* _WHAT TO WORK ON_:
1/ Reproduce the stretch of the article on the playoff selection committee from "As a college player, Alvarez" through "the selection committee?".
2/ Answer these questions using the article on the playoff selection committee below.
(a) When did Alvarez have to recuse himself?
(b) How many playoff teams does Alvarez personally prefer?
(c) Which team did the committee make a tough decision to put into the field in its first year?

START DOCUMENT EXCERPT

Alvarez had to recuse himself if Wisconsin was part of the discussion.
Whenever the committee's transparency is questioned, Alvarez wonders why these same questions weren't asked with more urgency during the BCS era of computer programmers and writers.
"You don't think there was some bias?" he posed rhetorically of the old system.
There's no denying ESPN's influence on the presentation and/or process, Alvarez agreed.
"They've turned it into a mystery," he said. "You have a camera come in every day to start the meetings and then we close the doors and it's like we're in there mixing up a magical potion. Everybody wants to know what's going on behind those closed doors."
Alvarez insisted that they already should know the answer. "Every year, they do a mock selection and invite the media to take part," he said. "They get a chance to see what we do and how we do it. They do this every year with different writers and broadcasters. There's no conspiracy."
Some outsiders would like to see the playoff expanded to six or eight teams.
"I happen to like four personally," Alvarez said. "The regular season is still very important."
As far as this season's final four — Alabama, Ohio State, Clemson and Washington — Alvarez opined, "These four teams stand out and they belong."
As a college player, Alvarez had select highlights, keepsake moments. Same as a college head coach. What was his highlight from three years on the selection committee?
"That first year," he said, "we made a very tough decision to put Ohio State into the field. As they went on to win the national championship, it was very fulfilling knowing that we got it right."

END DOCUMENT EXCERPT
START PROVIDED DATA

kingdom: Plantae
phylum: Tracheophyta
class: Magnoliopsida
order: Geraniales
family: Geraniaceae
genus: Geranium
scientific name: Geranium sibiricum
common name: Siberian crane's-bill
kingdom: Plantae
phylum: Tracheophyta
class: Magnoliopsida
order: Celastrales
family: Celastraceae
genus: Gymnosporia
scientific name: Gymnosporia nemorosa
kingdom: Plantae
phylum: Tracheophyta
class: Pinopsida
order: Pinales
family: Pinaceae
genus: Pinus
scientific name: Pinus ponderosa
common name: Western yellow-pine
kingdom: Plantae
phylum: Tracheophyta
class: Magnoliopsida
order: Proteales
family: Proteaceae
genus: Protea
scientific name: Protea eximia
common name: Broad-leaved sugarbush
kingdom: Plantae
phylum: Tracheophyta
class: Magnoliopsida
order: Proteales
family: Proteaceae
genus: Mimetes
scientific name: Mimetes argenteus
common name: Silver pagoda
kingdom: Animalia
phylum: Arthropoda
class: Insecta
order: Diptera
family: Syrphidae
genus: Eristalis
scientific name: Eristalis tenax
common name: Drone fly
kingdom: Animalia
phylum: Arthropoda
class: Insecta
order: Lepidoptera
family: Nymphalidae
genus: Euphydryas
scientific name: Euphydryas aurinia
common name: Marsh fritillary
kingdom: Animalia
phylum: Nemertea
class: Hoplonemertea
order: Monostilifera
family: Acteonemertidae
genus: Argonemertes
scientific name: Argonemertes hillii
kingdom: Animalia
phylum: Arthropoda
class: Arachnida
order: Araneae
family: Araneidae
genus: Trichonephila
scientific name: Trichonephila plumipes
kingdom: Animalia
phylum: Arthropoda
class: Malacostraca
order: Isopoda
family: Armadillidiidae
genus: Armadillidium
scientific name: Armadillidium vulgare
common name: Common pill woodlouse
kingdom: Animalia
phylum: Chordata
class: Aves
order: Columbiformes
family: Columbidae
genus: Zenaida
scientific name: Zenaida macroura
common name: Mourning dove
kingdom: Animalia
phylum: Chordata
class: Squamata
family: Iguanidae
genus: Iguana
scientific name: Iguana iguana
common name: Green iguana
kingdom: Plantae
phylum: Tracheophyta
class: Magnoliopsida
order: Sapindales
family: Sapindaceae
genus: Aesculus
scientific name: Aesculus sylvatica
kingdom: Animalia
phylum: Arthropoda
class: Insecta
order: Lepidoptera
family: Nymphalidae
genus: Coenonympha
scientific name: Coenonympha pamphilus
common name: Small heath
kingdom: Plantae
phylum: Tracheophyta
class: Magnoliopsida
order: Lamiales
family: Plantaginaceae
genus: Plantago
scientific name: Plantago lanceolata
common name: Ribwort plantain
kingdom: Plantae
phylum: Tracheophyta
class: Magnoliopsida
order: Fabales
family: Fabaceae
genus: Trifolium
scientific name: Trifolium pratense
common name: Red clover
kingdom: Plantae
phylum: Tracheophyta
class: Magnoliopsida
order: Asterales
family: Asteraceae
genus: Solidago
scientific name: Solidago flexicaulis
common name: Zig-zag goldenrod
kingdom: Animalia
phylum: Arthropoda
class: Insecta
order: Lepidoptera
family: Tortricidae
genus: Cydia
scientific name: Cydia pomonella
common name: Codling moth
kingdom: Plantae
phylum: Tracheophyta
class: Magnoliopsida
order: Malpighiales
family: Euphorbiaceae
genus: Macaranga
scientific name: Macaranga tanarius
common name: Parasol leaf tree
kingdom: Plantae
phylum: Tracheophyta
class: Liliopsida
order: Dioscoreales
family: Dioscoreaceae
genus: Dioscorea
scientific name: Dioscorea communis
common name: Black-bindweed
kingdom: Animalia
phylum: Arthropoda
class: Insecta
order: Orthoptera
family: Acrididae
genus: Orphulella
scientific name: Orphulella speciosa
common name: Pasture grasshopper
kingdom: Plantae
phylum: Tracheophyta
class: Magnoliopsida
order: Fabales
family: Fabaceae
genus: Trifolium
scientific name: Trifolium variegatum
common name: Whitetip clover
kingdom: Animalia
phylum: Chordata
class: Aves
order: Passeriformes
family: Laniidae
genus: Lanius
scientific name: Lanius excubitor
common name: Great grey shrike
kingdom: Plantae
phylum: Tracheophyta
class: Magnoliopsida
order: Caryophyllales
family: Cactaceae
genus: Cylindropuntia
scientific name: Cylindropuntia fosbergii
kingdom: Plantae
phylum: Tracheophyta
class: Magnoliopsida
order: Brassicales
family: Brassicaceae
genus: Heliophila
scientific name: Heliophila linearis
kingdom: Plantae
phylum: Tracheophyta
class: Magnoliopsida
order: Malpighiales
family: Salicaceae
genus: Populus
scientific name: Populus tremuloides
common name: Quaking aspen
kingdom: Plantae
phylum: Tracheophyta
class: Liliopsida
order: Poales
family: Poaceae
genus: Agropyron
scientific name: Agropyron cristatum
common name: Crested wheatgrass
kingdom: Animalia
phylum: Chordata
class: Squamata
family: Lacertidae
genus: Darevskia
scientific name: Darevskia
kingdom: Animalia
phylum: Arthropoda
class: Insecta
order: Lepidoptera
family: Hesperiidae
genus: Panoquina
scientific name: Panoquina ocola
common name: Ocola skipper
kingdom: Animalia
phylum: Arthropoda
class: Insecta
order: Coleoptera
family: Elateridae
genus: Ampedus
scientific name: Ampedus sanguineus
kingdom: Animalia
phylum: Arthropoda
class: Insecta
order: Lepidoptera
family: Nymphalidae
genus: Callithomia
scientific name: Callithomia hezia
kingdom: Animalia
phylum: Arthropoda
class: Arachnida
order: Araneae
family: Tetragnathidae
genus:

END PROVIDED DATA

* _TASK RESULTS_:
1/
As a college player, Alvarez had select highlights, keepsake moments. Same as a college head coach. What was his highlight from three years on the selection committee?

2/
(a) When Wisconsin was part of the discussion.
(b) Four.
(c) Ohio State.